Un voleur hier soir dans la librairie. Un type dans la trentaine, qui faisait un peu peur – visage ravagé, peau abîmée, yeux tuméfiés, et le blouson sale. J’étais à deux pas de lui quand il a glissé dans son blouson dézippé un livre dont le titre était quelque chose comme Le Miroir aux Assassins. Il a demandé assez fort, à la cantonade, qu’on lui indique où trouver « You-ce-nôrd ! », comme pour détourner l’attention, alors que s’il n’avait pas crié il serait passé tout à fait inaperçu, tellement on n’avait pas envie de le regarder. Il circulait vite entre les rayonnages, a subtilisé un autre livre. Il en avait maintenant au moins un sous chaque bras.

Il est sorti en gueulant, mais la voix éteinte, parce que le commis n’était pas allé lui montrer où étaient les « You-ce-nôrd ». Le commis, qui avait peut-être peur, a fait semblant de ne rien voir.
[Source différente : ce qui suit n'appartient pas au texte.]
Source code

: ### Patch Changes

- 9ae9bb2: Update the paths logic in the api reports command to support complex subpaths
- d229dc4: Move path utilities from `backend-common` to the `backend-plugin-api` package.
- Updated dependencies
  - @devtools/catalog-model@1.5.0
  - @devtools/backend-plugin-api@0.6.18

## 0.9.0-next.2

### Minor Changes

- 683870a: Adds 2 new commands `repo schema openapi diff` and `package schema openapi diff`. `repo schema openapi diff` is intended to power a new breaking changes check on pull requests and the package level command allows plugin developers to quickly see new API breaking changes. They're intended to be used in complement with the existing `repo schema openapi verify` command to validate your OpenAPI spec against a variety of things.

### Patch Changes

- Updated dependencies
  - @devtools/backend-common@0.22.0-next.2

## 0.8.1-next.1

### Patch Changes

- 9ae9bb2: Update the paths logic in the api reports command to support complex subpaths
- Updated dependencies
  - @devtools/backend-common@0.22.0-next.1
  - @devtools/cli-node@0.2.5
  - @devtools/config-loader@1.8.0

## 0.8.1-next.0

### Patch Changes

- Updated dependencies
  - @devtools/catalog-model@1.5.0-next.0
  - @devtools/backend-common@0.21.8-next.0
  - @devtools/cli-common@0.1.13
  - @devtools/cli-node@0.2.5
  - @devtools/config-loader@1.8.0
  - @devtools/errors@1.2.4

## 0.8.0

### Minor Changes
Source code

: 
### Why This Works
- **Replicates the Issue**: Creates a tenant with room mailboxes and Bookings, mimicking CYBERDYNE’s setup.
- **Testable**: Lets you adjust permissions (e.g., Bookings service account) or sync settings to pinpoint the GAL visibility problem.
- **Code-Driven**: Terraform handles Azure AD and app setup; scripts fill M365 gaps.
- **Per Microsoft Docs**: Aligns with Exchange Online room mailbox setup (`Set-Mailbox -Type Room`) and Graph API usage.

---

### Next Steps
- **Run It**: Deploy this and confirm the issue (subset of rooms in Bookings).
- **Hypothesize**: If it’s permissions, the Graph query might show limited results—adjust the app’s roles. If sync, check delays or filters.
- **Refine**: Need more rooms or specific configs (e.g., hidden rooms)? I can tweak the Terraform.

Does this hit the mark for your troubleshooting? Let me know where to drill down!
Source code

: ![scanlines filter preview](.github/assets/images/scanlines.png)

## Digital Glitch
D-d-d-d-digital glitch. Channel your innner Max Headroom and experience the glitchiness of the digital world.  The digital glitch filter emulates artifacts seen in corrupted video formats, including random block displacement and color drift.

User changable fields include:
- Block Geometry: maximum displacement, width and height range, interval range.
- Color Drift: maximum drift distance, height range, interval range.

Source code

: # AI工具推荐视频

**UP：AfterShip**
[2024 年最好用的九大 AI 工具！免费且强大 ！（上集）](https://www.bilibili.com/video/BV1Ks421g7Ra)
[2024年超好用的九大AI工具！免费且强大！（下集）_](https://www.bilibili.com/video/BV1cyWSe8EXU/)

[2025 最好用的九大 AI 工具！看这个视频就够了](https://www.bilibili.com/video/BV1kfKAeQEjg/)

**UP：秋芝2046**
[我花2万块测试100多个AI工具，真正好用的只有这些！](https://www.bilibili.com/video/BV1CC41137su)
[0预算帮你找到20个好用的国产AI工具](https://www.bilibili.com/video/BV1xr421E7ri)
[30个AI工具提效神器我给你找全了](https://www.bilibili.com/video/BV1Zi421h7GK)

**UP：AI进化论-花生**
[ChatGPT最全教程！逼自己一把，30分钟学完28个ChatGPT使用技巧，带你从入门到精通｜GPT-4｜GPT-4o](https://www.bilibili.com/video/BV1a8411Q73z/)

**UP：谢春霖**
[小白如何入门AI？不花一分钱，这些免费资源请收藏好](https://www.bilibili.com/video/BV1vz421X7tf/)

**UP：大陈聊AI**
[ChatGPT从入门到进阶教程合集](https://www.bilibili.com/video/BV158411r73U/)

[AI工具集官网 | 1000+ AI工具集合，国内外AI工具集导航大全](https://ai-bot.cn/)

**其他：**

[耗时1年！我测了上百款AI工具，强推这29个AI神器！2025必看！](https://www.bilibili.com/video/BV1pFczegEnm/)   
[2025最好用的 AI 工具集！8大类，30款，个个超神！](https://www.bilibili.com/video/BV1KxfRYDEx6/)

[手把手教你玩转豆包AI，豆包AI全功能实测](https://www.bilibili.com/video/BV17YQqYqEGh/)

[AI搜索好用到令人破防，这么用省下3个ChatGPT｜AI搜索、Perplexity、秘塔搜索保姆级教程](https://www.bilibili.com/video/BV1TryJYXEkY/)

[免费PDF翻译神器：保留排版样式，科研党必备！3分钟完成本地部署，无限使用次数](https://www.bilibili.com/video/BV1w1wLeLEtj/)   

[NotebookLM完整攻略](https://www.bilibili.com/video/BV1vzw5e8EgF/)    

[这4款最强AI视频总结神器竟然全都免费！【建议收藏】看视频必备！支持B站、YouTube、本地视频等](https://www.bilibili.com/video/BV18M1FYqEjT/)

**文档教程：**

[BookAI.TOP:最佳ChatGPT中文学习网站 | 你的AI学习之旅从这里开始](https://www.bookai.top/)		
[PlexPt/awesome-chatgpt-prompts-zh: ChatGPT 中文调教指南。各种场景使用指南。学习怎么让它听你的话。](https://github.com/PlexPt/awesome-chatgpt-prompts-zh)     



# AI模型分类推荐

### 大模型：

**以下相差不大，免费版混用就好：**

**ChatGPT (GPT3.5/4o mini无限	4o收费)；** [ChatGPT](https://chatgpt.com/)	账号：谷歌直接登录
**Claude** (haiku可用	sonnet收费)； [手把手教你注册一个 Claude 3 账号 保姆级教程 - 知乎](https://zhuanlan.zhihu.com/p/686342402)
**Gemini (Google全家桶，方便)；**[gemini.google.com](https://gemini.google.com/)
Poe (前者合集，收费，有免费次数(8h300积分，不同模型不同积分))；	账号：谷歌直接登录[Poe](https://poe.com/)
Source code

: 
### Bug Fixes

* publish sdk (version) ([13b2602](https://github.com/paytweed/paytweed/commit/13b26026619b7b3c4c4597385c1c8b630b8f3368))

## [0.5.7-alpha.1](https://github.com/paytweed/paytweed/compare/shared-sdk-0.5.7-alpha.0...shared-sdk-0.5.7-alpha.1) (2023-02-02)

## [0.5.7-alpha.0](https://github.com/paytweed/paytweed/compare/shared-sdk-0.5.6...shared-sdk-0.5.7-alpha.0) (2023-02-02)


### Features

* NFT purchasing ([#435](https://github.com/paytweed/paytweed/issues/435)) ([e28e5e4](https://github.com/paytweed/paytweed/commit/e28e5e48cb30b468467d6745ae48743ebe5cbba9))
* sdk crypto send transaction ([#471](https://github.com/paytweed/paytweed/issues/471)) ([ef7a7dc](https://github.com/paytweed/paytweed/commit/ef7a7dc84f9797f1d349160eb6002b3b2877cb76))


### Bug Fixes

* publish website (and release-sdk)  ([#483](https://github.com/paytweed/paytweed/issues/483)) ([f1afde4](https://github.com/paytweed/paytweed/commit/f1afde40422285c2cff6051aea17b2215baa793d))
Il y aurait eu du grabuge s’il l’avait sommé de rendre les livres.

Sur le trottoir, il marchait vite, se sauvait en ligne droite, les mains dans les poches de son blouson, les bras raides, les épaules rentrées comme des appuie-livres pour bien tenir sa bibliothèque volée, mais les jambes molles, l’air de quelqu’un de fatigué qui se remet d’une saoûlerie. Petit à petit, sa minable silhouette est devenue invisible dans la noirceur.